Thread 2 starting...
Thread 0 finished!
Thread 1 finished!
Thread 2 finished!
All threads are done!
⏱ You’ll notice that all threads start together, and the program only waits for all of them to complete at the end — instead of doing them one by one.
When to Use?
- Downloading multiple files or web pages
- Handling many network connections
- Waiting for I/O operations
Multiprocessing
Multiprocessing allows Python programs to run multiple processes in parallel. This is especially useful for CPU-bound tasks (like complex calculations), where you need to fully utilize multiple CPU cores.
Unlike multithreading, which shares memory, multiprocessing creates separate memory spaces for each process, allowing true parallelism.
Why Use Multiprocessing?
- Parallelism: True parallelism — each process runs on a separate core.
- CPU-bound tasks: Great for tasks that are heavy on CPU (e.g., image processing, data analysis, etc.), as Python's Global Interpreter Lock (GIL) prevents multiple threads from running in parallel on multiple CPU cores.
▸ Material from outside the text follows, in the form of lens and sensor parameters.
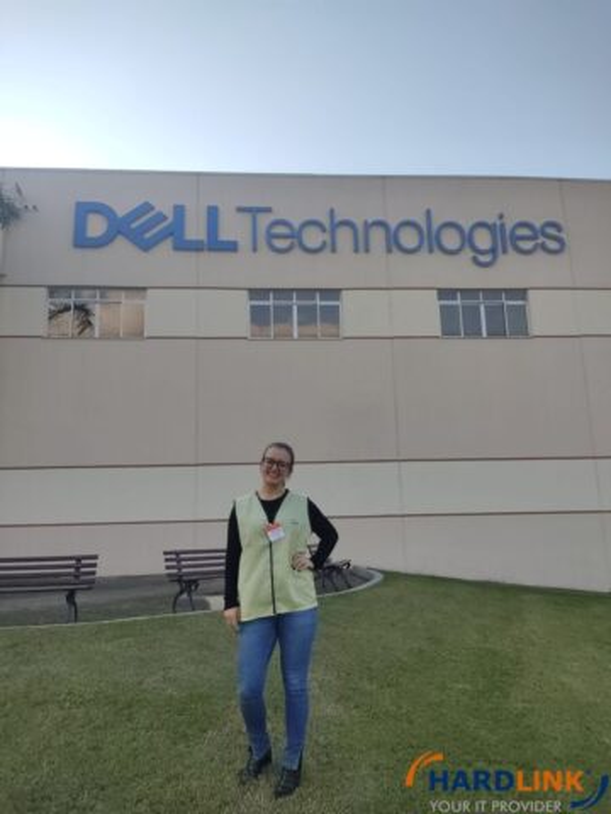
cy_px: 407
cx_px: 306
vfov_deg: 67.3
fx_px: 612
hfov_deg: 53.1
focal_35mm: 26
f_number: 1.79
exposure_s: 1/974
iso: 100
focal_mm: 4.74
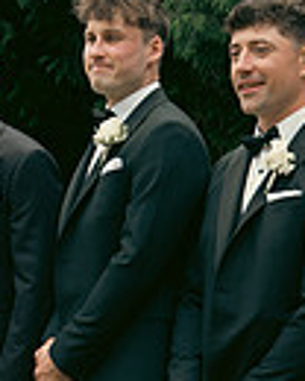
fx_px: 1275
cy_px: 412
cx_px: 138
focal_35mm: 113
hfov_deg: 13.6
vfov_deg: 16.5
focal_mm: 27
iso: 80
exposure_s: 1/160
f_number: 5
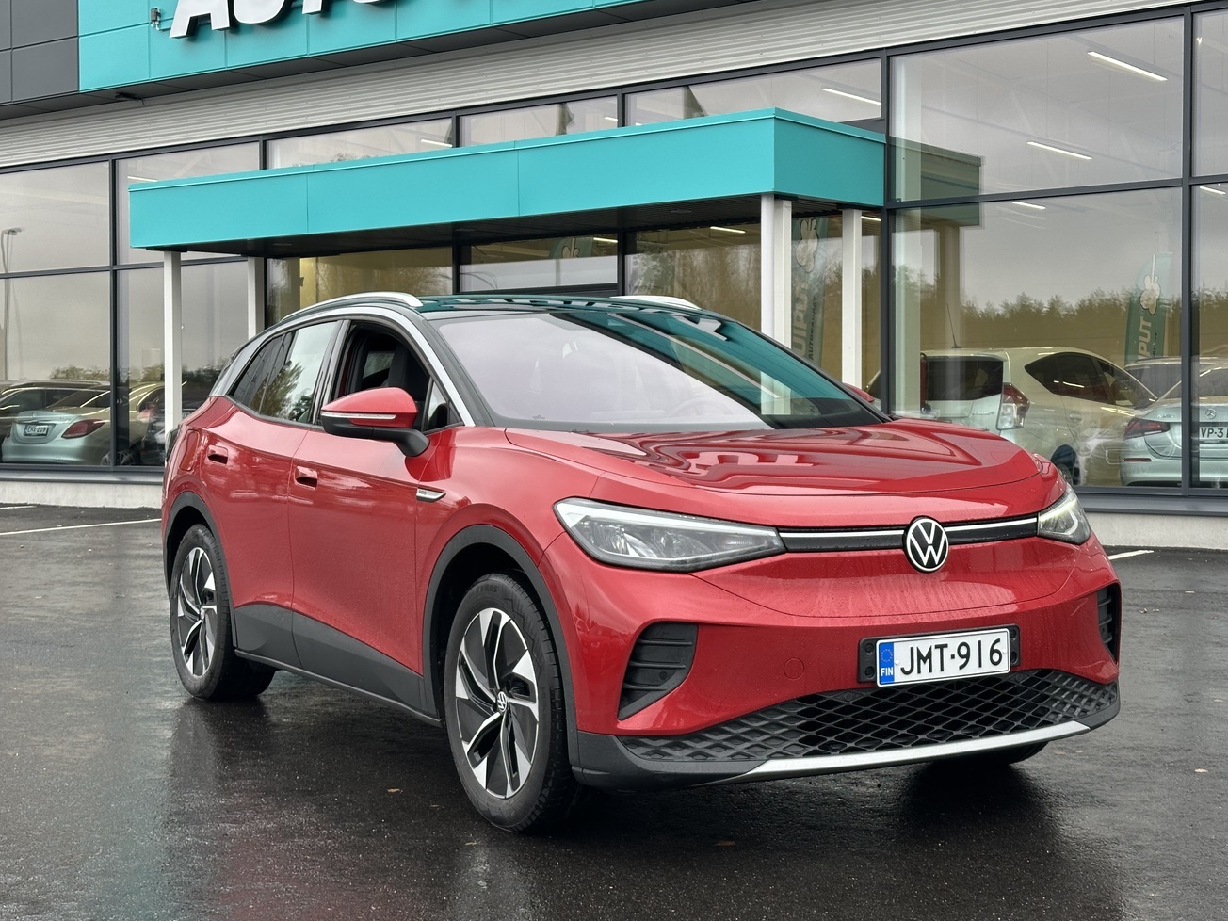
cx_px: 634
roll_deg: -0.2
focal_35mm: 53
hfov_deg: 36.2
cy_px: 432
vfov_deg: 27.5
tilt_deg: +0.8
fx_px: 1880
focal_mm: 6.86
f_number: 1.78
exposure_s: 1/117
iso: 40
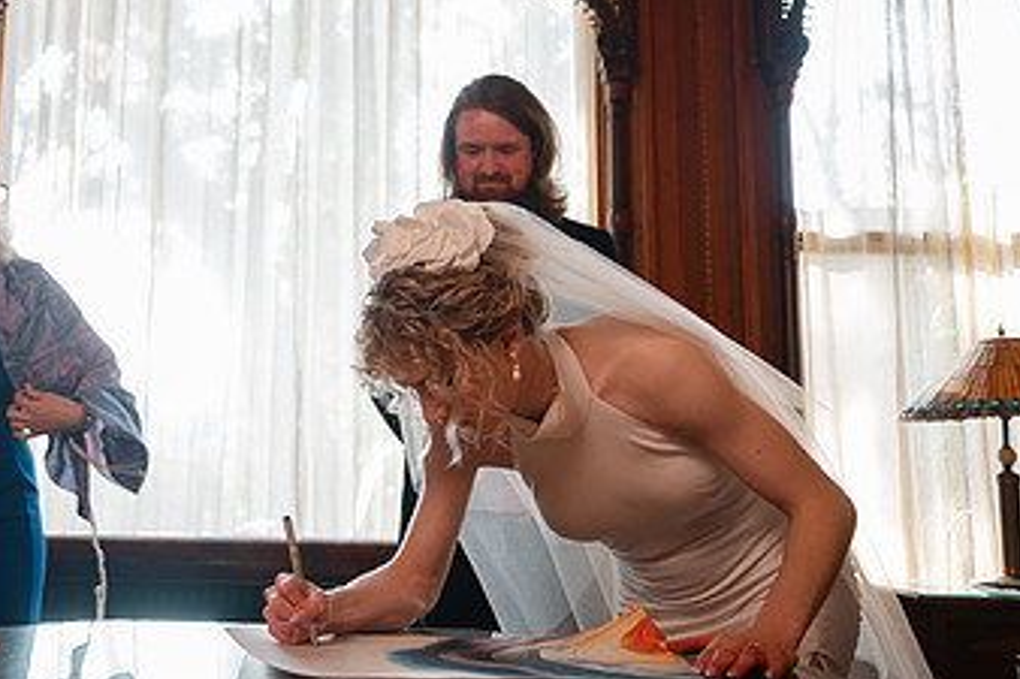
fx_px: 1359
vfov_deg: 27.9
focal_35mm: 48
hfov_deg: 40.2
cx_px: 284
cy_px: 232
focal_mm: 28
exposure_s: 1/125
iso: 320
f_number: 2.8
- Better resource utilization: Use multiple cores to speed up your program when it’s limited by CPU.
Example code
import multiprocessing
import time
def square_number(n):
"""Function to calculate square of a number."""
print(f"Squaring {n}...")
time.sleep(2) # Simulate a time-consuming task (e.g., heavy calculation)
result = n * n
print(f"The square of {n} is {result}")
if __name__ == "__main__":
# Create a list of numbers to square
numbers = [1, 2, 3, 4, 5]
# Create a list to hold processes
processes = []
# Start multiple processes
for number in numbers:
p = multiprocessing.Process(target=square_number, args=(number,))
p.start() # Start process
processes.append(p)
# Wait for all processes to finish
for p in processes:
p.join()
print("All tasks finished.")
Difference Between Multithreading and Multiprocessing in Python
Comparison of Multithreading, Multiprocessing, and Asynchronous Programming in Python
This document compares three common approaches to concurrency and parallelism in Python: Multithreading, Multiprocessing, and Asynchronous Programming (async/await).
| Concept | Multithreading | Multiprocessing | Asynchronous (async/await) |
|---|---|---|---|
| Definition | Runs multiple threads (small tasks) inside one process. | Runs multiple processes, each with its own Python interpreter and memory. | Runs tasks concurrently using a single thread and event loop without blocking. |
| Execution model | Threads share the same memory space. | Each process has its own separate memory space. | Single-threaded by default; uses an event loop to switch between tasks. |
| Parallel execution | Limited by the GIL — only one thread runs Python code at a time. | True parallelism — each process runs on a separate CPU core. | Concurrent execution for I/O-bound tasks, but not parallel on CPU. |
| Best for | I/O-bound tasks (like file or network operations). | CPU-bound tasks (like calculations or data processing). | I/O-bound tasks (like network requests, file operations, database queries). |
| Global Interpreter Lock (GIL) | Only one thread runs Python code at a time. | Not affected by GIL — all processes run independently. | Not affected by GIL since only one thread is used; tasks yield control with await. |
| Memory | Shared between threads. | Separate memory for each process. | Shared memory of a single thread; uses coroutines instead of separate threads. |
| Data sharing | Easy (since memory is shared). | Needs special tools like Queues or Pipes to share data. | Easy — tasks can share data within the same thread. |
| Performance | Great for I/O tasks. | Great for CPU-heavy tasks. | Great for high-latency I/O tasks; not for CPU-heavy tasks. |
| Overhead | Low. | Higher (creates separate processes). | Very low — lightweight coroutines managed by event loop. |
✅ When to Use
- Use Multithreading → for I/O-bound work (e.g., downloading files, reading APIs).
- Use Multiprocessing → for CPU-bound work (e.g., heavy computation, image processing).